Right. And I think the benefits of doing it synchronously outweight the
extra difficulties. As I mentioned in the beginning of the mail:
Since the whole point of master-slave replication would be to get a
reliable service, I'll want to make the replication as reliable as
possible. It would be easier to implement much simpler master-slave
replication, but in error conditions that would almost guarantee that
some messages get lost. I want to avoid that.
By "much simpler replication" I mean asynchronous replication. Perhaps
asynchronous could be an option also if it seems that synchronous
replication adds too much latency (especially if your replication is
simply for an offsite backup), but I'd want synchronous to be the
> > After master/multi-slave is working, we're nearly ready for a full
> > multi-master operation
> I think it will be clearer to see what needs to be done after you have
> master-slave working.
Sure. I wasn't planning on implementing multi-slave or multi-master
before the master/slave was fully working and stress testing showing
that no mails get lost even if master is killed every few seconds (and
each crash causing master/slave to switch roles randomly).
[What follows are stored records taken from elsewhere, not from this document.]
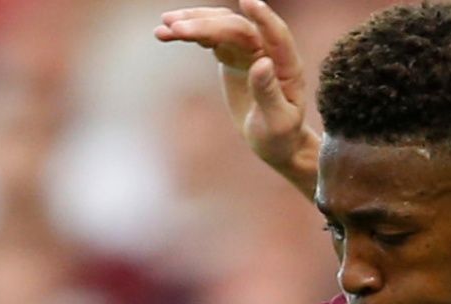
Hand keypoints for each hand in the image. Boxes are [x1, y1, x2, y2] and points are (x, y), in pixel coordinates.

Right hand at [156, 0, 318, 187]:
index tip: (248, 2)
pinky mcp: (231, 55)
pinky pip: (210, 37)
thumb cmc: (279, 135)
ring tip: (164, 26)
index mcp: (286, 65)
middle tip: (175, 29)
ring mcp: (248, 50)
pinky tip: (166, 32)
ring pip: (221, 26)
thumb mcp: (277, 121)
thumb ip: (268, 92)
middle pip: (237, 28)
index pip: (276, 34)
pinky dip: (190, 33)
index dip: (263, 17)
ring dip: (194, 23)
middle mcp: (267, 50)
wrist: (273, 142)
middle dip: (207, 26)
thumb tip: (262, 63)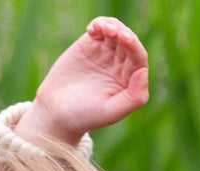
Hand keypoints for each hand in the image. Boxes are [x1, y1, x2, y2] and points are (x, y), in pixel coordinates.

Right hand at [15, 16, 148, 149]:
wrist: (56, 112)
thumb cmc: (84, 116)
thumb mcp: (109, 112)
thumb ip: (133, 98)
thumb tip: (143, 72)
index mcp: (130, 81)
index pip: (138, 58)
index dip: (133, 46)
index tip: (124, 39)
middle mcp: (121, 65)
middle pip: (129, 42)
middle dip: (122, 34)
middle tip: (111, 32)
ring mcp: (106, 54)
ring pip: (116, 32)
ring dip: (112, 26)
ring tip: (101, 29)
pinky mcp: (91, 45)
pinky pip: (101, 28)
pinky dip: (100, 24)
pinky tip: (92, 29)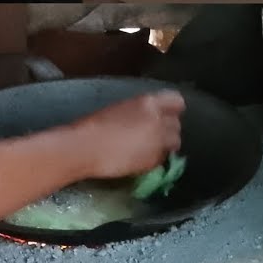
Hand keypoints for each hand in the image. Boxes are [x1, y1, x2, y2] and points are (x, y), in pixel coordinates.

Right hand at [69, 90, 183, 179]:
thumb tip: (144, 119)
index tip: (165, 115)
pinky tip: (139, 159)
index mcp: (148, 103)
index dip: (172, 109)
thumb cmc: (93, 126)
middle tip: (152, 134)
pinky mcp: (154, 161)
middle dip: (167, 129)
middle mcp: (158, 120)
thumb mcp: (119, 110)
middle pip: (176, 124)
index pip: (177, 101)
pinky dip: (154, 159)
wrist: (85, 148)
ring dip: (165, 145)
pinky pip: (162, 159)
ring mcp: (159, 141)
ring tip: (148, 148)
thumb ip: (138, 112)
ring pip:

> I have never tried to implement a replication system,
> but I think that the onl way to have a reliable multi-master system is to
> have synchronous replication across ALL nodes.
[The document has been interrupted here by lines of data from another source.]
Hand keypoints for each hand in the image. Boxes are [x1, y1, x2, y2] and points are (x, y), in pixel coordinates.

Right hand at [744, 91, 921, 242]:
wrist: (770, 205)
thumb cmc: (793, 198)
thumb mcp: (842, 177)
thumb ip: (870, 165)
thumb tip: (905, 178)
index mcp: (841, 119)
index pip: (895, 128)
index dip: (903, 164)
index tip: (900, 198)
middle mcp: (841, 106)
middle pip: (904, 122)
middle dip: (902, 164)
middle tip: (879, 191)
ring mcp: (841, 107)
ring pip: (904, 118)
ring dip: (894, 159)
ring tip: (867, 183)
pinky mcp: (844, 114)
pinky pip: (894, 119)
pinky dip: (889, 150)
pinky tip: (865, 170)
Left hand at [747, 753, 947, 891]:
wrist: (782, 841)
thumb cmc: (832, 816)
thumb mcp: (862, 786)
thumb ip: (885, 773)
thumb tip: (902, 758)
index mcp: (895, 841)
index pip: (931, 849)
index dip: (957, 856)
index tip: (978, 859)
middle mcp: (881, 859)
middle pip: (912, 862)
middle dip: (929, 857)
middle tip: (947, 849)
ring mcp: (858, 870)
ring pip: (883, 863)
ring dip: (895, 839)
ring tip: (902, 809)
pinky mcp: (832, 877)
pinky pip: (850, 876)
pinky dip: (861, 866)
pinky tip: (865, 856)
That would make it the safest, but I think it's enough to have just one
synchronous slave update. Once the slaves then figure out together who
is the next master, it would gather all the updates it doesn't know
about yet from the other slaves.
(Assuming the multi-master was implemented so that global mailbox holder
is the master for the mailbox and the others are slaves.)
> This increases communication and locking significantly. The locking alone
> will likely be a choke point.
My plan would require the locking only when the mailbox is being updated
and the global lock isn't already owned by the server. If you want to
avoid different servers from constantly stealing the lock from each
others, use different ways to make sure that the mailbox normally isn't
modified from more than one server.
I don't think this will be a big problem even if multiple servers are
modifying the same mailbox, but it depends entirely on the extra latency
caused by the global locking. I don't know what the latency will be
until it can be tested, but I don't think it should be much more than
what a simple ping would give over the same network.